Technical footnote: the film’s tinting strategy—amber interiors, cyan exteriors, lavender night—encodes emotional temperature with Brechtian bluntness. Archivists have debated whether the surviving print matches original release notes; nonetheless, the palette enriches interpretive nuance, guiding viewers through moral thermoclines.

Market note: streaming rights currently rotate between Criterion Channel (US) and Kanopy libraries; Blu-ray remains elusive, though rumor swirls of an upcoming Kino Lorber restoration. For collectors, 16 mm prints surface occasionally on auction sites—buyer beware of mold and German censorship snips.

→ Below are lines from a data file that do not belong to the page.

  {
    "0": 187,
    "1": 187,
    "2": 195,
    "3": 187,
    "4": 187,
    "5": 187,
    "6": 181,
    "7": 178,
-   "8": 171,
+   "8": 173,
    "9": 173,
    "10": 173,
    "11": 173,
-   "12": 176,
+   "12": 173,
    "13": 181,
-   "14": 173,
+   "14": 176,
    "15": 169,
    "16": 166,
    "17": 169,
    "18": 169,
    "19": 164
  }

Critical reception, then and now: trade papers of 1920 praised its “zesty tempo” and “clever reversal of judgment,” while Photoplay lauded Dana’s “magnetic mischief.” Modern scholars cite the picture as proto-screwball, a missing link between Lady Windermere’s Fan and It Happened One Night. My own verdict: it is a pocket cosmos where ethics and erotics collide under the hard rain of appearances, a film that whispers—long before Foucault—that the gaze is never innocent.

Go in expecting flappers and frolic; emerge questioning every snapshot you’ve ever posted. Seeing’s Believing argues, with jaunty ferocity, that perception is a contract, not a guarantee—and that the most radical act is sometimes to close one’s eyes and leap.